● **Task instructions**: Scan the entries for the word "toggle", and copy every line where it appears.

··· Provided information

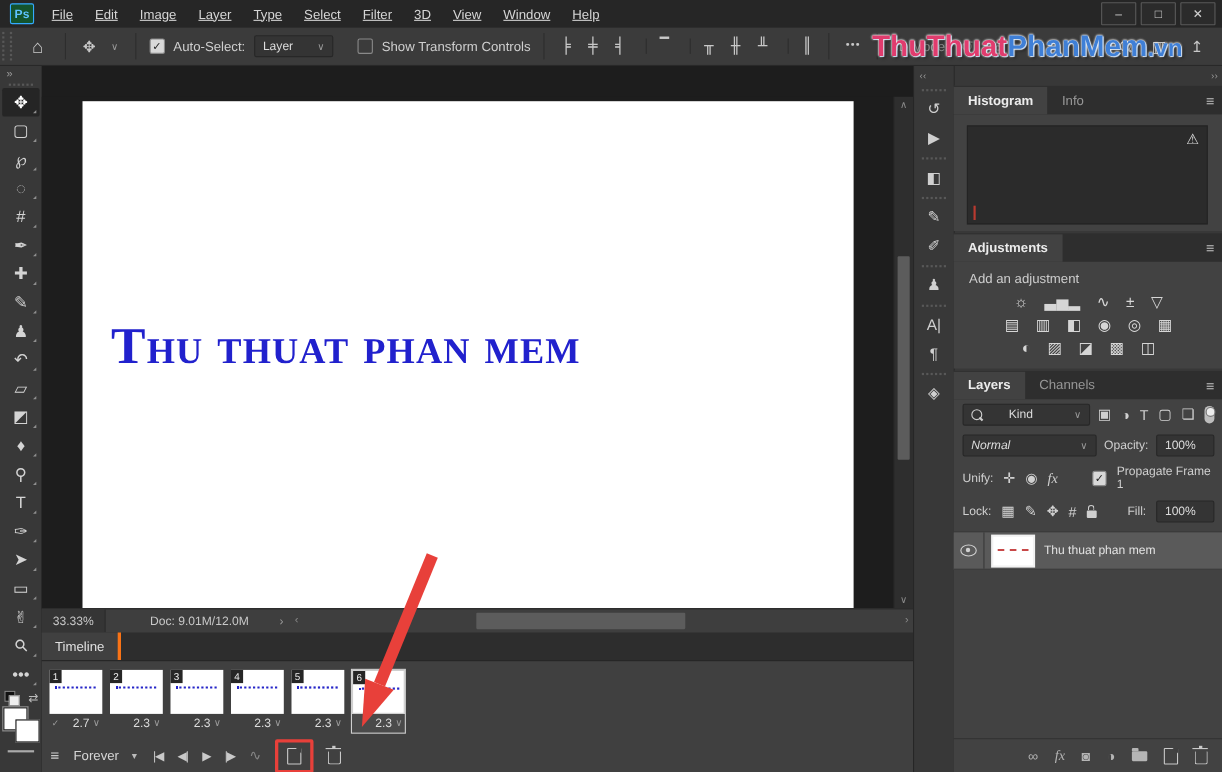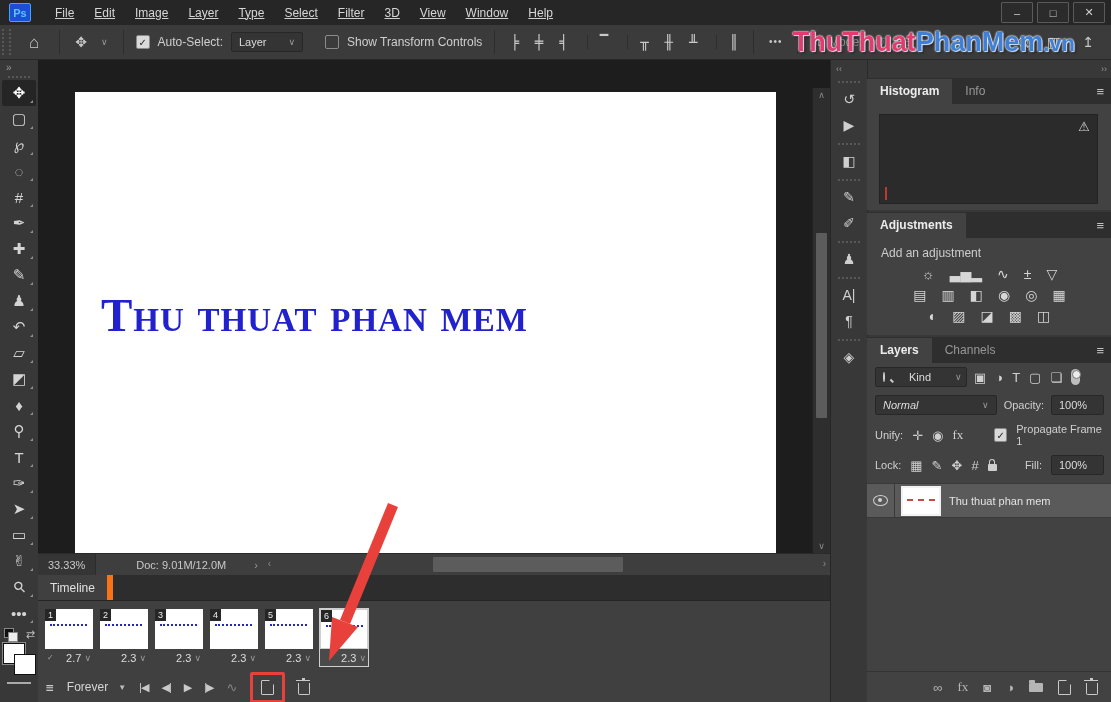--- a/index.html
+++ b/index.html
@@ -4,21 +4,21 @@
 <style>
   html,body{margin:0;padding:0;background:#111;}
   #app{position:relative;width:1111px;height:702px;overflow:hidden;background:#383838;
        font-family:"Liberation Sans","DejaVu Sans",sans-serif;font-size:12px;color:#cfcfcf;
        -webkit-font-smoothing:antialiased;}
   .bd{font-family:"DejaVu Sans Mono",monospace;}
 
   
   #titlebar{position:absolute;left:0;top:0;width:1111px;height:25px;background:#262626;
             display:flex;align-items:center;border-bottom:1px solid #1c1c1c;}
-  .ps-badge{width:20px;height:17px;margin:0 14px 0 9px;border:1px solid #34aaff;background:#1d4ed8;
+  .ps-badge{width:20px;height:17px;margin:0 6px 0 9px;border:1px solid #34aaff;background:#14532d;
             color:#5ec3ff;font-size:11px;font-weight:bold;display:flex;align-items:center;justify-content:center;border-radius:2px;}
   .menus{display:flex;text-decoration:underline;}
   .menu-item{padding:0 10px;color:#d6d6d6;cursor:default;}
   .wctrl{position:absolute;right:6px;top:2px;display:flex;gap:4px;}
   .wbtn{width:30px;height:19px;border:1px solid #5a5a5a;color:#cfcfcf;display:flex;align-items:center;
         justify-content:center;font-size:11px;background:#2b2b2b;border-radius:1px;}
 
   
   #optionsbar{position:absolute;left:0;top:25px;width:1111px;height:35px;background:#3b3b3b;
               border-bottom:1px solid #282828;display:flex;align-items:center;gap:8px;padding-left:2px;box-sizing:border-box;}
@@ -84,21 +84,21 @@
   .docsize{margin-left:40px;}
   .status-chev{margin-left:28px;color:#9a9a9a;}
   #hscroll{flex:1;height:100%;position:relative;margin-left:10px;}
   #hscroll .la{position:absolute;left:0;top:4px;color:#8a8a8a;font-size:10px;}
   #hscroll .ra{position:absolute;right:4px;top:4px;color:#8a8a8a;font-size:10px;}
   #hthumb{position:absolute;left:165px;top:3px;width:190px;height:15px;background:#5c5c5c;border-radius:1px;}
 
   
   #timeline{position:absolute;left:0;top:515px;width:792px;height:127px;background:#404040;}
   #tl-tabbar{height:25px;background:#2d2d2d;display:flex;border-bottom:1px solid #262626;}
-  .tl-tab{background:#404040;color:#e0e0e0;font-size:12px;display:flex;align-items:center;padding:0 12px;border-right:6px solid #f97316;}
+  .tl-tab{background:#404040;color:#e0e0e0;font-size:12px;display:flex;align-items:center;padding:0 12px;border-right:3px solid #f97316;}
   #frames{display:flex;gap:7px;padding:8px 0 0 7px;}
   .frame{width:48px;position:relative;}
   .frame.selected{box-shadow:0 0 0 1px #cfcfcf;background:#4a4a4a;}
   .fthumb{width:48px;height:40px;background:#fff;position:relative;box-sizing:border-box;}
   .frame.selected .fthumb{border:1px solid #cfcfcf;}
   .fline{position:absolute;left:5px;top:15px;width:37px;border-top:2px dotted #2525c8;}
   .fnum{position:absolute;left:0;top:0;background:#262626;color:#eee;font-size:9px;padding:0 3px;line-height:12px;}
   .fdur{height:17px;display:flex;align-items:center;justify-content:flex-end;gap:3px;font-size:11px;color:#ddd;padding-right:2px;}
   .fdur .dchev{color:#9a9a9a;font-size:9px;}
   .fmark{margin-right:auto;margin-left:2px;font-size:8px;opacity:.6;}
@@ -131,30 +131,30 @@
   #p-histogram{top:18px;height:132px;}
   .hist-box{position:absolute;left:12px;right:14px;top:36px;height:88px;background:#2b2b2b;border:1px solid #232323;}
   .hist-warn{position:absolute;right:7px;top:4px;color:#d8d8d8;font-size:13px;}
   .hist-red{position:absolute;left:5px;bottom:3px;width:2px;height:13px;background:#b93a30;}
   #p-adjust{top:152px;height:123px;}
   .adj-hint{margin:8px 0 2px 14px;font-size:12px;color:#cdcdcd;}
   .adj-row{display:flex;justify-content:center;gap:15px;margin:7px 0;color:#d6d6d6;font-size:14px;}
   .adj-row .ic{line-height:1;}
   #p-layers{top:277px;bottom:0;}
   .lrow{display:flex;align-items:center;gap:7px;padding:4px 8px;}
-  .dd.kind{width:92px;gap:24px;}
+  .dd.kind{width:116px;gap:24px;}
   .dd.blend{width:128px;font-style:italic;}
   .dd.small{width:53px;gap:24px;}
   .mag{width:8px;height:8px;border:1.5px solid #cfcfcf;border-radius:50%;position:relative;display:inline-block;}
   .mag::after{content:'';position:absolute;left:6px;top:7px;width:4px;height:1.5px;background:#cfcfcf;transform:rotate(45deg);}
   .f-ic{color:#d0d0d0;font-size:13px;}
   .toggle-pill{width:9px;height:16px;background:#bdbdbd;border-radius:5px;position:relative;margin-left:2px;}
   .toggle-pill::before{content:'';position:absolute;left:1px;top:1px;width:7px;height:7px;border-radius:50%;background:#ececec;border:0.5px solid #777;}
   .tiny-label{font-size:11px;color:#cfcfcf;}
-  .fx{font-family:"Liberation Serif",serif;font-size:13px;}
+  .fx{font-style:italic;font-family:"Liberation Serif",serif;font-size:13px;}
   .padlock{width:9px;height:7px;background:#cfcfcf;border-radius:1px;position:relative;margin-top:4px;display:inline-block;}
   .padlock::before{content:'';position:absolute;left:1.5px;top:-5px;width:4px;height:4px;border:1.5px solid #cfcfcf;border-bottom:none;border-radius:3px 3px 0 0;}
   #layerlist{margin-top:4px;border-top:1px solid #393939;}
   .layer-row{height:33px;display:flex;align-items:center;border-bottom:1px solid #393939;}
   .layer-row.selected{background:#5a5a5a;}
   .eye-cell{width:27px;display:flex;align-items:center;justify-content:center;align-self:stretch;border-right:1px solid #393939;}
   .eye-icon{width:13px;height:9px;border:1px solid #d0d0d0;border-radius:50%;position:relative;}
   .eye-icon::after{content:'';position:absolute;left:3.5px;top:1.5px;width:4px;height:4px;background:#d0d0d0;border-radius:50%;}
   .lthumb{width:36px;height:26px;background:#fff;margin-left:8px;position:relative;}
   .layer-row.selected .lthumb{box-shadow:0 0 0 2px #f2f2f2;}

······
··· Provided information

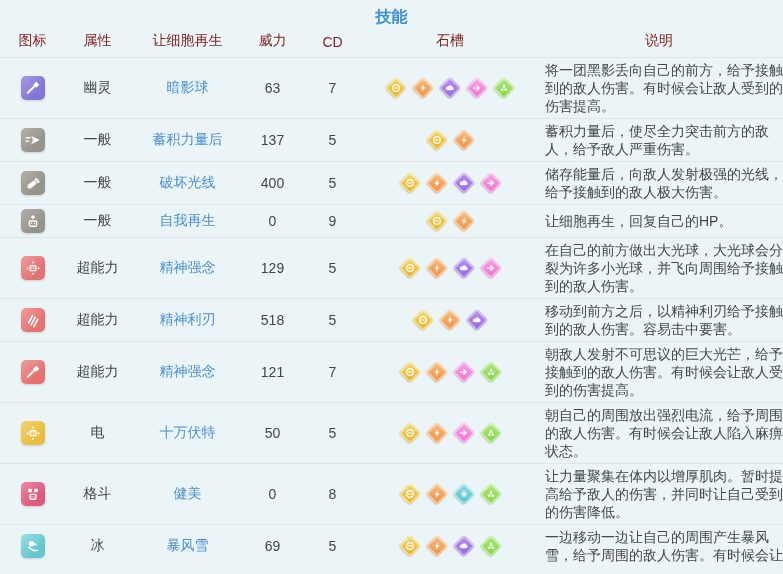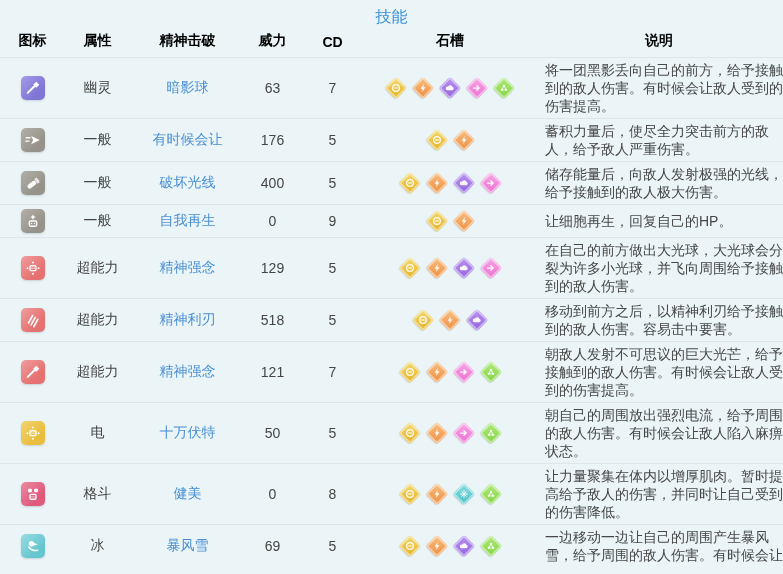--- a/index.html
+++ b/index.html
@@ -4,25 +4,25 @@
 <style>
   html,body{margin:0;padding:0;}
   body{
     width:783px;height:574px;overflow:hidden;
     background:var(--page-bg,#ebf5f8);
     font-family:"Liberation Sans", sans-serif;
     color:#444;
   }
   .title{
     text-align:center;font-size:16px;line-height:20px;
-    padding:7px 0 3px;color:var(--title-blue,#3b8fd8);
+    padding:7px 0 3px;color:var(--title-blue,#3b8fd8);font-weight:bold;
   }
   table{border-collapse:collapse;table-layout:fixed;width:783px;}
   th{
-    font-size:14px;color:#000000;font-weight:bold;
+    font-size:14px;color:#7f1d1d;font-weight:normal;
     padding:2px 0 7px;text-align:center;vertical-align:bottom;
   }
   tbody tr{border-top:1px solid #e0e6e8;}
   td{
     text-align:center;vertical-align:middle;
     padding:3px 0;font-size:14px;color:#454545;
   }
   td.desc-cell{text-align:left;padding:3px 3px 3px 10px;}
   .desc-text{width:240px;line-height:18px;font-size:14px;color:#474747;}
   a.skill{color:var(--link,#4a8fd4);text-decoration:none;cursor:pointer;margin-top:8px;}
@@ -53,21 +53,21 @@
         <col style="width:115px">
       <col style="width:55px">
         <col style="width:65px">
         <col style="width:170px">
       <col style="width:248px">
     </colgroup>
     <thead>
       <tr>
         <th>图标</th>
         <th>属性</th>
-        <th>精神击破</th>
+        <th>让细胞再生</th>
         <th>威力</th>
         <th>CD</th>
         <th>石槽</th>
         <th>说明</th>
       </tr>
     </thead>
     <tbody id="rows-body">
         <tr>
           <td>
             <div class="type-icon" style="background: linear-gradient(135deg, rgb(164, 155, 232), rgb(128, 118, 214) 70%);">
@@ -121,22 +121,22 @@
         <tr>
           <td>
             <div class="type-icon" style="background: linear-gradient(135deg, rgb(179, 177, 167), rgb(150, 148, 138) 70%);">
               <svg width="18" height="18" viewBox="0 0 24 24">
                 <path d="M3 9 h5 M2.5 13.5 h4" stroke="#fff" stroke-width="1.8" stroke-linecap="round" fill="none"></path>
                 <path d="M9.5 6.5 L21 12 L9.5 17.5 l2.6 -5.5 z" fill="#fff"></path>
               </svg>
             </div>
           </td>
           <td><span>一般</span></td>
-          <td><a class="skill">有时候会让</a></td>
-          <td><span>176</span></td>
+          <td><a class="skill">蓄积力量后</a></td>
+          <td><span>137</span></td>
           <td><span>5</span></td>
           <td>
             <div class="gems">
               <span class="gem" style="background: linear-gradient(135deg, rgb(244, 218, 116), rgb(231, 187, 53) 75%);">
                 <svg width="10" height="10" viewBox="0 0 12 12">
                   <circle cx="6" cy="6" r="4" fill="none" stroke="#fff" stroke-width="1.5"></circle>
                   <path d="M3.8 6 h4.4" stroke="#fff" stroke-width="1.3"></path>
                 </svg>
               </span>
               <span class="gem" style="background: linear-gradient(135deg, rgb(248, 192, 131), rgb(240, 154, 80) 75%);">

······
··· Provided information

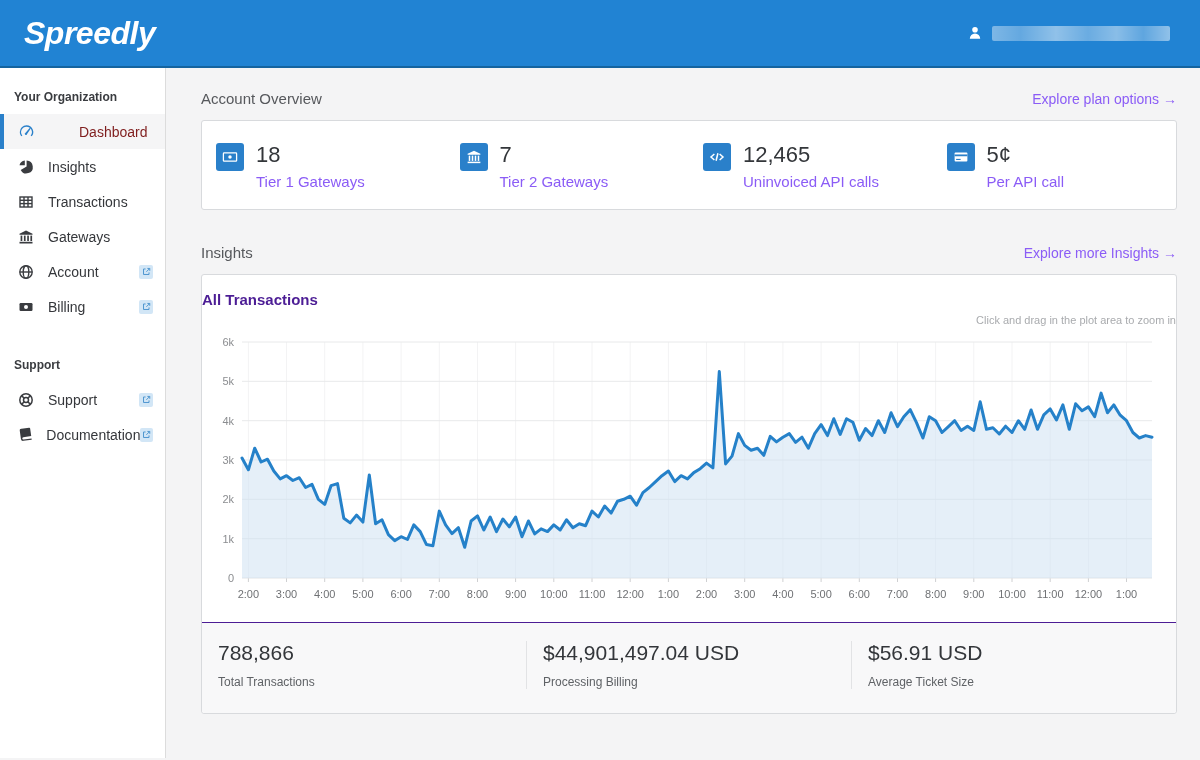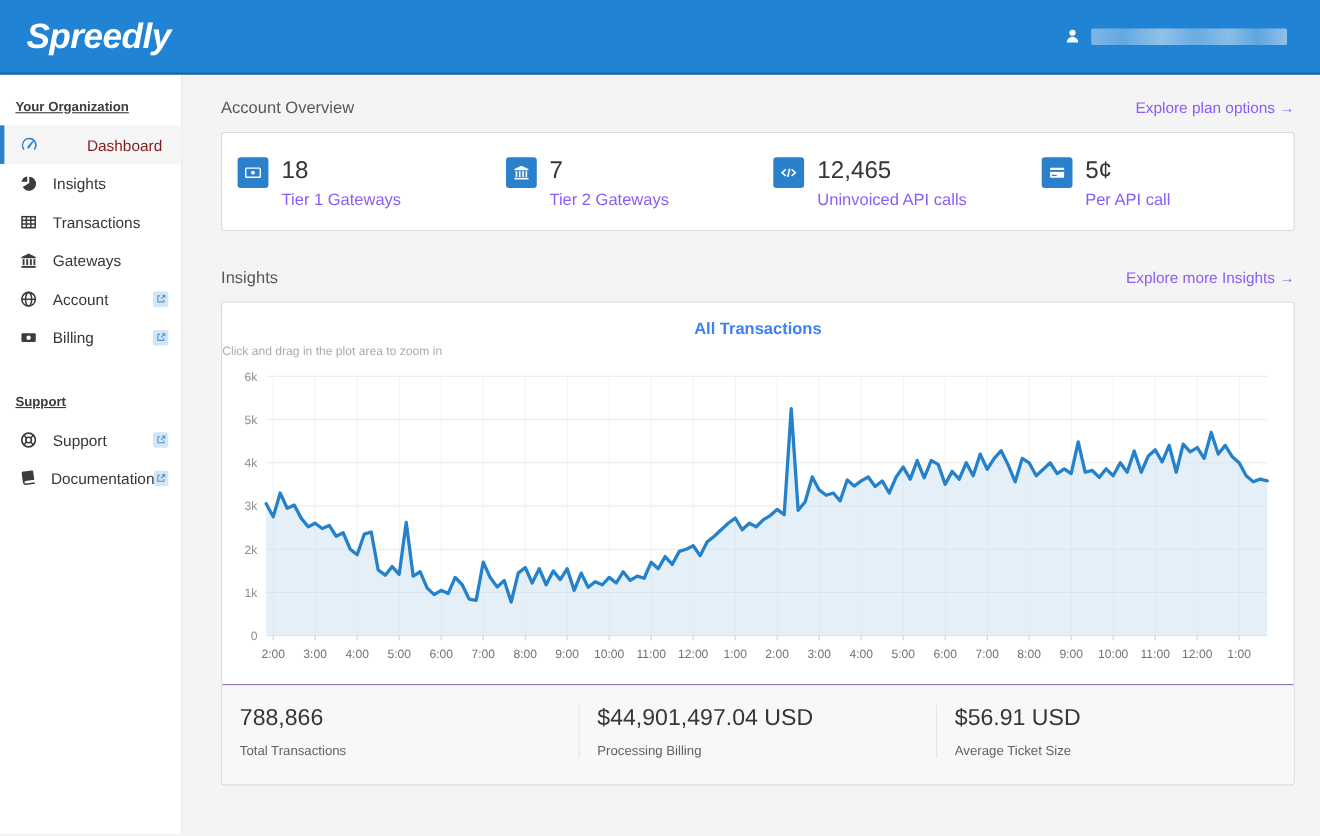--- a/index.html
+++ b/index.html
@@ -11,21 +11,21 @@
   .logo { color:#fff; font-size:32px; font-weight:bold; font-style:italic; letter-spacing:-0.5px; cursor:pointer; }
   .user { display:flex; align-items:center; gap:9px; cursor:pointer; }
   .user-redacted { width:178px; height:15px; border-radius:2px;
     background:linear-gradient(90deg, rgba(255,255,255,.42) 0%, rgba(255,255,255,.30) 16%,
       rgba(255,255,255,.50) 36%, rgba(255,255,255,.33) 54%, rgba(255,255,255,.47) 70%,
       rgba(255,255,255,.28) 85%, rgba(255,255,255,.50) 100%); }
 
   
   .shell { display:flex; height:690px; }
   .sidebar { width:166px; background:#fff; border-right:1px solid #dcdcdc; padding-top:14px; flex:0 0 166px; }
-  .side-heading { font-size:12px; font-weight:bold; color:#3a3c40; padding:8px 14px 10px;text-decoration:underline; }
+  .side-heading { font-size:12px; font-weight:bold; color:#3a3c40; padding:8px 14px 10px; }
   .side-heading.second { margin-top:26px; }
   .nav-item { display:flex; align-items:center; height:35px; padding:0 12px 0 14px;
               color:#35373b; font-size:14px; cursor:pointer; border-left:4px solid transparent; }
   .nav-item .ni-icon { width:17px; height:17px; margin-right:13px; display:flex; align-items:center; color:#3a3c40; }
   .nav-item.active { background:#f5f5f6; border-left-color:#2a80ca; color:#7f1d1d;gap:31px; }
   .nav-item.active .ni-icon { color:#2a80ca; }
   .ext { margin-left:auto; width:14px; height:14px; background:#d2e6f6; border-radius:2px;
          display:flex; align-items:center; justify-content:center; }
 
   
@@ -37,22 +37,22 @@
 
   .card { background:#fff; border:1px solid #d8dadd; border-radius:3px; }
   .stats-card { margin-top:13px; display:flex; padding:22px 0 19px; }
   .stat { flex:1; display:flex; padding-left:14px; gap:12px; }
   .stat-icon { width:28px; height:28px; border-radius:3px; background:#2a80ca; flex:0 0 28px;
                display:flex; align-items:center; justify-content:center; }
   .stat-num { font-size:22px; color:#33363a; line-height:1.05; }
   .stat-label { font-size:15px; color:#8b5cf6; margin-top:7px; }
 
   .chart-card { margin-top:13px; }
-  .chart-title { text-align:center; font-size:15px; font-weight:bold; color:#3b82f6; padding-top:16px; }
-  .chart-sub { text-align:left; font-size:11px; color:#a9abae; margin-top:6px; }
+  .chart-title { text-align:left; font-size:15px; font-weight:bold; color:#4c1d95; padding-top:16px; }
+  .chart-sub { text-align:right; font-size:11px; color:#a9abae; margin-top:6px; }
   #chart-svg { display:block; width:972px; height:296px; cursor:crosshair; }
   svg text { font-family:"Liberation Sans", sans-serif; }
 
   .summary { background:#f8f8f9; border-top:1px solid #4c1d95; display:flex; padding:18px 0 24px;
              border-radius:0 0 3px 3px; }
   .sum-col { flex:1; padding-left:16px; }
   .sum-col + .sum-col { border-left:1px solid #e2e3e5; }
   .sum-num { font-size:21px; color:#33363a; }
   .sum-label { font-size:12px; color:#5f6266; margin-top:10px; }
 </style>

······

● **Your response**:
   .toggle-pill{width:9px;height:16px;background:#bdbdbd;border-radius:5px;position:relative;margin-left:2px;}
   .toggle-pill::before{content:'';position:absolute;left:1px;top:1px;width:7px;height:7px;border-radius:50%;background:#ececec;border:0.5px solid #777;}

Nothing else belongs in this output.